Paraffin Wax is a natural product derived from the molecular components of decayed vegetable and animal material. Paraffin wax consists of a complex mixture of hydrocarbons with the following general properties:
- Good water barrier
- Clean-burning fuel
Paraffin waxes are characterized by a clearly defined crystal structure and have the tendency to be hard and brittle. The melt point of paraffin waxes generally falls between 120° and 160°F.
Microcrystalline waxes are produced from a combination of heavy lube distillates and residual oils. They differ from paraffin waxes in that they have less-defined crystalline structure, darker color, and generally higher viscosity and melting points. Microcrystalline waxes (sometimes also called micro wax) tend to vary much more widely than paraffin waxes with regard to physical characteristics. Microcrystalline® waxes can range from being soft and tacky to being hard and brittle, depending on the compositional balance.
The last category of petroleum wax is referred to as Petrolatums.
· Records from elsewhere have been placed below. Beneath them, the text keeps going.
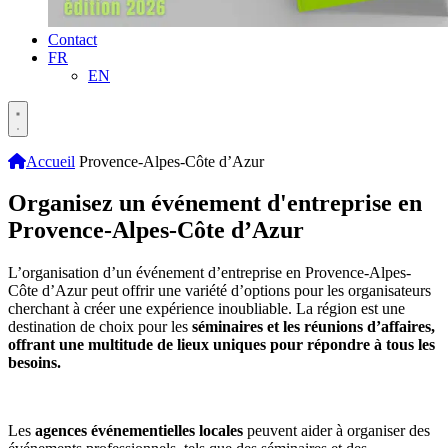
Contact
FR
EN
Accueil
Provence-Alpes-Côte d’Azur
Organisez un événement d'entreprise en
Provence-Alpes-Côte d’Azur
L’organisation d’un événement d’entreprise en Provence-Alpes-
Côte d’Azur peut offrir une variété d’options pour les organisateurs
cherchant à créer une expérience inoubliable. La région est une
destination de choix pour les
séminaires et les réunions d’affaires,
offrant une multitude de lieux uniques pour répondre à tous les
besoins.
Les
agences événementielles locales
peuvent aider à organiser des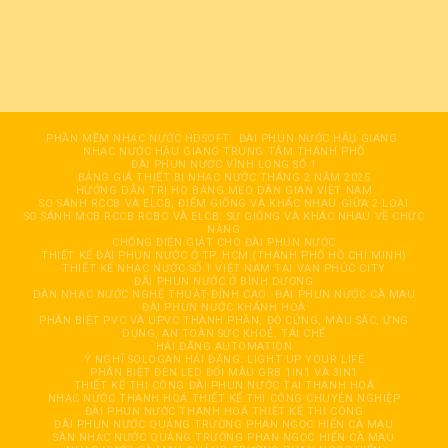
PHẦN MỀM NHẠC NƯỚC HDSOFT
ĐÀI PHUN NƯỚC HÂỤ GIANG
NHẠC NƯỚC HẬU GIANG TRUNG TÂM THÀNH PHỐ
ĐÀI PHUN NƯỚC VĨNH LONG SỐ 1
BẢNG GIÁ THIẾT BỊ NHẠC NƯỚC THÁNG 2 NĂM 2025
HƯỚNG DẪN TRỊ HO BẰNG MẸO DÂN GIAN VIỆT NAM
SO SÁNH RCCB VÀ ELCB, ĐIỂM GIỐNG VÀ KHÁC NHAU GIỮA 2 LOẠI
SO SÁNH MCB RCCB RCBO VÀ ELCB: SỰ GIỐNG VÀ KHÁC NHAU VỀ CHỨC
NĂNG
CHỐNG ĐIỆN GIẬT CHO ĐÀI PHUN NƯỚC
THIẾT KẾ ĐÀI PHUN NƯỚC Ở TP. HCM (THÀNH PHỐ HỒ CHÍ MINH)
THIẾT KẾ NHẠC NƯỚC SỐ 1 VIỆT NAM TẠI VẠN PHÚC CITY
ĐÀI PHUN NƯỚC Ở BÌNH DƯƠNG
DÀN NHẠC NƯỚC NGHỆ THUẬT ĐỈNH CAO
ĐÀI PHUN NƯỚC CÀ MAU
ĐÀI PHUN NƯỚC KHÁNH HOÀ
PHÂN BIỆT PVC VÀ UPVC THÀNH PHẦN, ĐỘ CỨNG, MÀU SẮC, ỨNG
DỤNG, AN TOÀN SỨC KHOẺ, TÁI CHẾ
HẢI ĐĂNG AUTOMATION
Ý NGHĨ SOLOGAN HẢI ĐĂNG: LIGHT UP YOUR LIFE
PHÂN BIỆT ĐÈN LED ĐỔI MÀU GRB 1IN1 VÀ 3IN1
THIẾT KẾ THI CÔNG ĐÀI PHUN NƯỚC TẠI THANH HOÁ
NHẠC NƯỚC THANH HOÁ THIẾT KẾ THI CÔNG CHUYÊN NGHIỆP
ĐÀI PHUN NƯỚC THANH HOÁ THIẾT KẾ THI CÔNG
ĐÀI PHUN NƯỚC QUẢNG TRƯỜNG PHAN NGỌC HIỂN CÀ MAU
SÀN NHẠC NƯỚC QUẢNG TRƯỜNG PHAN NGỌC HIỂN CÀ MAU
Petrolatums are derived from heavy residual oils and are separated by a dilution and filtering (or centrifuging) process. Petrolatums are microcrystalline in nature and semi-solid at room temperature. They have a long history in medical applications and that heritage continues today as pharmaceutical grade Petrolatums are common components in an array of balms, ointments, creams, moisturizers, haircare products and other products where a virtually odorless additive that helps retain (and even lock-in) moisture is desired.
A Continuous Cycle Spanning Ages
Petroleum wax is ultimately derived from crude oil. Obtained from the ground, crude oil is a compositionally varied product, consisting of a mixture of hydrocarbons. It is the resultant product of the decomposition of tiny aquatic plants and animals that lived in the ancient seas millions of years ago (this is the origin of the term fossil fuel).
From Lube Oil to Wax
Crude oil is transported to refineries where it is refined into finished products by complex processes. One of the many products derived from refining is lubricating oil. It is from the lube oil refining process that petroleum waxes are derived. Other terms are also used to refer to petroleum wax. In general these terms refer to the amount of oil contained in the product.
Yielding Base Waxes
Slack® wax refers to petroleum wax containing anywhere from 3 to 50% oil content.
Scale® wax refers to wax containing 1 to 3% oil.
Microcrystalline® Wax is wax with a less-defined crystalline structure, more flexible, darker color, and generally higher viscosity and melting points than fully refined paraffin.
Fully refined® paraffin (FRP) wax is wax that has had nearly all of the oil refined out of it. Fully refined paraffins typically have less than 0.5% oil content.